Exercise :: From the first line to the last, return the data exactly as it stands.

-- Source information follows --

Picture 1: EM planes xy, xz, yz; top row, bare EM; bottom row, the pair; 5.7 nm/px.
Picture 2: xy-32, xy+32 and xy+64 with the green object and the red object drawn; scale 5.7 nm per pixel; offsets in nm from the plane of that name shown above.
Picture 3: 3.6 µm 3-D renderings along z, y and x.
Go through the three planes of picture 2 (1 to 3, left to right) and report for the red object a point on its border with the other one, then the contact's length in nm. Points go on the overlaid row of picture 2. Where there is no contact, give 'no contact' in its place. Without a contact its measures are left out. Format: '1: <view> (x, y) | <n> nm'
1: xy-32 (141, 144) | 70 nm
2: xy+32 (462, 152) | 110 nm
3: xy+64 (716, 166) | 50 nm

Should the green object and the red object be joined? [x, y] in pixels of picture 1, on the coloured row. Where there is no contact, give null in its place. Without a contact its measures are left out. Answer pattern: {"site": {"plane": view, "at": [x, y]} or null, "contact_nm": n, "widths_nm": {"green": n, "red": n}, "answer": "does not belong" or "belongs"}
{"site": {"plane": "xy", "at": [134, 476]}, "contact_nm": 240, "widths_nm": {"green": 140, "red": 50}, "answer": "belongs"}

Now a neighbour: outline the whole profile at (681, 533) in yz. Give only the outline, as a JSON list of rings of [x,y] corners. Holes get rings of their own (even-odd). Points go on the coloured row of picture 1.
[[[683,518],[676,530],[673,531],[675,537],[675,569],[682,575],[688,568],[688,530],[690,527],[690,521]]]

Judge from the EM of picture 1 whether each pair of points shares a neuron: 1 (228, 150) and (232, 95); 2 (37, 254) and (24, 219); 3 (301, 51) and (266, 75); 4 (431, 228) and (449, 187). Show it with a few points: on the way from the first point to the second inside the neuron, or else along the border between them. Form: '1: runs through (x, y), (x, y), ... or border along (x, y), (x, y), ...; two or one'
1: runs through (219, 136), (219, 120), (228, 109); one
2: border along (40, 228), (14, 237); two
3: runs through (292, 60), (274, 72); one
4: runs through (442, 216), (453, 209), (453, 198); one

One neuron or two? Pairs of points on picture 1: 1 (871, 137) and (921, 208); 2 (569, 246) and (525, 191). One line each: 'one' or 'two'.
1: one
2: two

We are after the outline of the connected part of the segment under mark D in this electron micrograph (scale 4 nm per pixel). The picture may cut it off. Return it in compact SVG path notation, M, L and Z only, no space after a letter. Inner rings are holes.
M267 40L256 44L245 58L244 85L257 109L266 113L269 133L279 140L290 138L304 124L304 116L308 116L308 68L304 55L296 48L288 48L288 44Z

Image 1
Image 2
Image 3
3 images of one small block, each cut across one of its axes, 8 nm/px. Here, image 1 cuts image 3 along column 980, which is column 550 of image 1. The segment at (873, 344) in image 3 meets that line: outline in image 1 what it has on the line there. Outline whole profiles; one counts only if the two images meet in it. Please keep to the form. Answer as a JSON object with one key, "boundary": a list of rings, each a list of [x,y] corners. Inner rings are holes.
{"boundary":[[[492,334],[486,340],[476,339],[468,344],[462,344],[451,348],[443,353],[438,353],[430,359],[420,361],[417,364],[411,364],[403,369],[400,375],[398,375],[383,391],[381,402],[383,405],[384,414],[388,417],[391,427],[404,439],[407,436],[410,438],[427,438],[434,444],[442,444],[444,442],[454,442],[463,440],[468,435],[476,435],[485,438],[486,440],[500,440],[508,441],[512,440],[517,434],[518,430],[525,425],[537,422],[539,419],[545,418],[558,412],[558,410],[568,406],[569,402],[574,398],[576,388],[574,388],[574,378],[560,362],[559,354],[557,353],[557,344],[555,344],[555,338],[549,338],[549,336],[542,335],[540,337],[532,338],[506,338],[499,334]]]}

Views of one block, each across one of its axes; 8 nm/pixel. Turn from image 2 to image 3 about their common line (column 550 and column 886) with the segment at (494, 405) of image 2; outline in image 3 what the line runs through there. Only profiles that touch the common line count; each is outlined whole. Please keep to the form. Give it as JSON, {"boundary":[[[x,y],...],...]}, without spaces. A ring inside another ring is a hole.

-- Source information concluded --

Task result ::
Picture 1: EM planes xy, xz, yz; top row, bare EM; bottom row, the pair; 5.7 nm/px.
Picture 2: xy-32, xy+32 and xy+64 with the green object and the red object drawn; scale 5.7 nm per pixel; offsets in nm from the plane of that name shown above.
Picture 3: 3.6 µm 3-D renderings along z, y and x.
Go through the three planes of picture 2 (1 to 3, left to right) and report for the red object a point on its border with the other one, then the contact's length in nm. Points go on the overlaid row of picture 2. Where there is no contact, give 'no contact' in its place. Without a contact its measures are left out. Format: '1: <view> (x, y) | <n> nm'
1: xy-32 (141, 144) | 70 nm
2: xy+32 (462, 152) | 110 nm
3: xy+64 (716, 166) | 50 nm

Should the green object and the red object be joined? [x, y] in pixels of picture 1, on the coloured row. Where there is no contact, give null in its place. Without a contact its measures are left out. Answer pattern: {"site": {"plane": view, "at": [x, y]} or null, "contact_nm": n, "widths_nm": {"green": n, "red": n}, "answer": "does not belong" or "belongs"}
{"site": {"plane": "xy", "at": [134, 476]}, "contact_nm": 240, "widths_nm": {"green": 140, "red": 50}, "answer": "belongs"}

Now a neighbour: outline the whole profile at (681, 533) in yz. Give only the outline, as a JSON list of rings of [x,y] corners. Holes get rings of their own (even-odd). Points go on the coloured row of picture 1.
[[[683,518],[676,530],[673,531],[675,537],[675,569],[682,575],[688,568],[688,530],[690,527],[690,521]]]

Judge from the EM of picture 1 whether each pair of points shares a neuron: 1 (228, 150) and (232, 95); 2 (37, 254) and (24, 219); 3 (301, 51) and (266, 75); 4 (431, 228) and (449, 187). Show it with a few points: on the way from the first point to the second inside the neuron, or else along the border between them. Form: '1: runs through (x, y), (x, y), ... or border along (x, y), (x, y), ...; two or one'
1: runs through (219, 136), (219, 120), (228, 109); one
2: border along (40, 228), (14, 237); two
3: runs through (292, 60), (274, 72); one
4: runs through (442, 216), (453, 209), (453, 198); one

One neuron or two? Pairs of points on picture 1: 1 (871, 137) and (921, 208); 2 (569, 246) and (525, 191). One line each: 'one' or 'two'.
1: one
2: two

We are after the outline of the connected part of the segment under mark D in this electron micrograph (scale 4 nm per pixel). The picture may cut it off. Return it in compact SVG path notation, M, L and Z only, no space after a letter. Inner rings are holes.
M267 40L256 44L245 58L244 85L257 109L266 113L269 133L279 140L290 138L304 124L304 116L308 116L308 68L304 55L296 48L288 48L288 44Z

Image 1
Image 2
Image 3
3 images of one small block, each cut across one of its axes, 8 nm/px. Here, image 1 cuts image 3 along column 980, which is column 550 of image 1. The segment at (873, 344) in image 3 meets that line: outline in image 1 what it has on the line there. Outline whole profiles; one counts only if the two images meet in it. Please keep to the form. Answer as a JSON object with one key, "boundary": a list of rings, each a list of [x,y] corners. Inner rings are holes.
{"boundary":[[[492,334],[486,340],[476,339],[468,344],[462,344],[451,348],[443,353],[438,353],[430,359],[420,361],[417,364],[411,364],[403,369],[400,375],[398,375],[383,391],[381,402],[383,405],[384,414],[388,417],[391,427],[404,439],[407,436],[410,438],[427,438],[434,444],[442,444],[444,442],[454,442],[463,440],[468,435],[476,435],[485,438],[486,440],[500,440],[508,441],[512,440],[517,434],[518,430],[525,425],[537,422],[539,419],[545,418],[558,412],[558,410],[568,406],[569,402],[574,398],[576,388],[574,388],[574,378],[560,362],[559,354],[557,353],[557,344],[555,344],[555,338],[549,338],[549,336],[542,335],[540,337],[532,338],[506,338],[499,334]]]}

Views of one block, each across one of its axes; 8 nm/pixel. Turn from image 2 to image 3 about their common line (column 550 and column 886) with the segment at (494, 405) of image 2; outline in image 3 what the line runs through there. Only profiles that touch the common line count; each is outlined whole. Please keep to the form. Give it as JSON, {"boundary":[[[x,y],...],...]}, without spaces. A ring inside another ring is a hole.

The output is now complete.